This study needs to be seen in the light of some limitations, for instance, the use of self-reported measures of dietary behaviours to obtain information on the consumption of a limited number of specific foods. Nonetheless, it is known that self-reported measures can provide valuable information on the consumption of foods and beverages in population-based studies [41]. In addition, our study included items that have previously been associated with having a healthy diet and consistent with current dietary recommendations [42, 43]. The categorisation of dietary behaviours can also be seen as a limitation, as we were unable to distinguish participants who never consume certain foods from those who consume them at least once a week. This may especially be a limitation for less frequently consumed foods, such as fish. In addition, due to their distribution we decided to dichotomise the perceived barriers variables, potentially losing important nuances such as the difference between those who perceived barriers seldom (categorised as ‘no barrier’) and sometimes (categorised as barrier). We also may not have been able to account for all important barriers that people might experience. Informed by previous research [15], we chose barriers that appeared to be most important in terms of their relation with healthy eating, but there may be other relevant barriers that have not been studied before. In this regard, a qualitative study alongside this quantitative analysis to identify additional relevant barriers for further research is warranted. Last, a low response rate (around 10%), which is a common problem for population-based studies [44], may have led to a selection bias. Although the number of men and women; lower and higher educated individuals; and age groups are balanced in our sample, generalisation of findings should be done with caution [26].
....................
WHAT THIS EXERCISE ASKS
1. Answer these from the passage on the study's limitations:
(a) What response rate does it report?
(b) Which food does it name as an example of a less frequently consumed food?
(c) Participants who perceived barriers seldom were put in which category?
2. Carry on the passage about the study's limitations, starting after its final sentence.

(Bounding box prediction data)
....................
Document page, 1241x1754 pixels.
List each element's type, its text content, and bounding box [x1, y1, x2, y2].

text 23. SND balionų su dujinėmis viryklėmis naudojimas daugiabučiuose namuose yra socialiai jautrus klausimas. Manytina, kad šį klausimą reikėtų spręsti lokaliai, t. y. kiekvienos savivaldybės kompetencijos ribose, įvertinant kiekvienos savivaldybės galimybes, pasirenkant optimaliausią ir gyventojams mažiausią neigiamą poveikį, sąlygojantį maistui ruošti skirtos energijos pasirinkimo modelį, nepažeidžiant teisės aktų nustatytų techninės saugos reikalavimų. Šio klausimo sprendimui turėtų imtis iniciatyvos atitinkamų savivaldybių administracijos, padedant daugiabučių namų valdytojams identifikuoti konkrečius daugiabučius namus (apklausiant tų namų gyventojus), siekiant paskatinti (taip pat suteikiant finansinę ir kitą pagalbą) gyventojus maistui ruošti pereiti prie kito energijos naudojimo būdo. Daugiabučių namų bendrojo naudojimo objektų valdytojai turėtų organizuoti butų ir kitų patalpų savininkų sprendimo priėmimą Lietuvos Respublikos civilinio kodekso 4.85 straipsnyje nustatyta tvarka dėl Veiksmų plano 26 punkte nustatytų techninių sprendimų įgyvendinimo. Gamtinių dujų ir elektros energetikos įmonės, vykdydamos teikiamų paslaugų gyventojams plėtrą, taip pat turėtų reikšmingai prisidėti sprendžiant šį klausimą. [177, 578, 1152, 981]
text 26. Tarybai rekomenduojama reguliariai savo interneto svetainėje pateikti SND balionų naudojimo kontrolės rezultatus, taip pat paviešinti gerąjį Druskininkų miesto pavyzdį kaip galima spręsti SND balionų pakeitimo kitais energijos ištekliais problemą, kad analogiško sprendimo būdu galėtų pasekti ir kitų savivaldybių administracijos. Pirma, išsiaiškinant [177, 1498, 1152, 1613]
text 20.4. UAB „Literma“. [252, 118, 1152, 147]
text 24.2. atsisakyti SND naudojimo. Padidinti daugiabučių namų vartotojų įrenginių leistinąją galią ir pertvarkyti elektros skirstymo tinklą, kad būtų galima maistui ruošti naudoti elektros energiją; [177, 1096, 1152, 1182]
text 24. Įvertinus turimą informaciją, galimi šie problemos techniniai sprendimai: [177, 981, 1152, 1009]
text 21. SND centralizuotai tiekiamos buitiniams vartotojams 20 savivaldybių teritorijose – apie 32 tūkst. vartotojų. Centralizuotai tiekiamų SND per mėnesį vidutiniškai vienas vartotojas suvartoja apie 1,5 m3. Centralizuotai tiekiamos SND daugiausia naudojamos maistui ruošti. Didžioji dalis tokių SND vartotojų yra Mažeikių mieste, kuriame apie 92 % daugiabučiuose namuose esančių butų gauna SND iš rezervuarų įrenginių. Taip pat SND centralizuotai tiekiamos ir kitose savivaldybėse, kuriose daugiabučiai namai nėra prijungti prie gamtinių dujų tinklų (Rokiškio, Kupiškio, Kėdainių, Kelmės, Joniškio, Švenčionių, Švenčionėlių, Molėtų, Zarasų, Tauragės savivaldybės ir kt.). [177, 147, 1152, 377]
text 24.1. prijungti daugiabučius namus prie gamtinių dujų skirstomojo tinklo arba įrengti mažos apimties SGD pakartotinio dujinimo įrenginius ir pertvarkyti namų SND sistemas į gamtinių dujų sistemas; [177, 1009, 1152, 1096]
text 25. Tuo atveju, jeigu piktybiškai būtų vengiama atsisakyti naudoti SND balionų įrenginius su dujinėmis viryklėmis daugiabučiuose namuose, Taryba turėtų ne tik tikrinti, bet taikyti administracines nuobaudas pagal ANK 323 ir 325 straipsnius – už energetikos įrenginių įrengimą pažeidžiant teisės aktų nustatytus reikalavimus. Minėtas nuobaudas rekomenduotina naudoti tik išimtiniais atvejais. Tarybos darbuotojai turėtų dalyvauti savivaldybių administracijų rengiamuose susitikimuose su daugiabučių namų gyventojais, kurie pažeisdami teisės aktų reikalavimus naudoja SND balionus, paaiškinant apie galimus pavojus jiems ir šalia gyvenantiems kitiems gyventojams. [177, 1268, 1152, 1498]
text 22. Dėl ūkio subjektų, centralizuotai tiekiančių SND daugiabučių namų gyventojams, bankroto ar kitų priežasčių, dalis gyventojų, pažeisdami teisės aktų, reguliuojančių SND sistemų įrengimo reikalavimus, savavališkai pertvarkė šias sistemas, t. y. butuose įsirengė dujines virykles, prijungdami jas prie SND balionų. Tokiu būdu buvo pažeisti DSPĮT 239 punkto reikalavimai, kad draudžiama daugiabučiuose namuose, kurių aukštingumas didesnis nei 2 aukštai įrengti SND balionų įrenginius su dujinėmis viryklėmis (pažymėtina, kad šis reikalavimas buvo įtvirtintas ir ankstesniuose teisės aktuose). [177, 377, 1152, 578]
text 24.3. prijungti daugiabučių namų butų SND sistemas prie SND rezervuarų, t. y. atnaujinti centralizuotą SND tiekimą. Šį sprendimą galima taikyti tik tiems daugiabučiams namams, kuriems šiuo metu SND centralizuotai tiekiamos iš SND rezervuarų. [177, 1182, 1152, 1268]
....................
ANSWERS TO THE EXERCISES
1.
(a) Around 10%
(b) Fish
(c) 'No barrier'

2.
The study’s strengths include our ability to recruit a large sample across different countries in Europe, which contributes to higher external validity and enables comparisons across urban regions. In addition, we were able to link several perceived barriers to healthy eating with the consumption of healthy and unhealthy dietary behaviours in a diverse sample, in which individuals varied in terms of age (younger and older adults), sex and socio-demographic characteristics. Furthermore, most previous studies on perceived barriers to healthy eating have focused on the evaluation of barriers related to the consumption of specific healthy food items, namely, fruit, vegetables and/or fish [16, 18, 24, 45]. A strength of the current study is that we were able to link multiple generic barriers to different dietary habits, thus allowing for a comparison of the importance of these barriers for a number of dietary habits. In doing so, we believe we have contributed to a more comprehensive understanding of the subjective factors that can influence people’s dietary behaviours.

In conclusion, we found several associations between perceived barriers to healthy eating and food consumption, of which the most frequent was self-reported lack of willpower. People who perceived any barrier to healthy eating were less likely to report healthier dietary behaviours, especially vegetable consumption, but also consumption of fruit, fish, breakfast and home-cooked meals, and were more likely to report eating fast food. Findings from this study may contribute to the design of interventions that target individual-level barriers to healthy eating since we found that associations between perceived barriers to healthy eating and food consumption were different across urban regions and subgroups. For instance, interventions aiming to increase fruit and vegetable consumption among adults could focus on taste related issues, especially among younger adults and women. However, upstream responses that shift the balance of influences on people’s diets through promoting a healthier food environment may well have an important part to play in attenuating some of these negative influences that people perceive.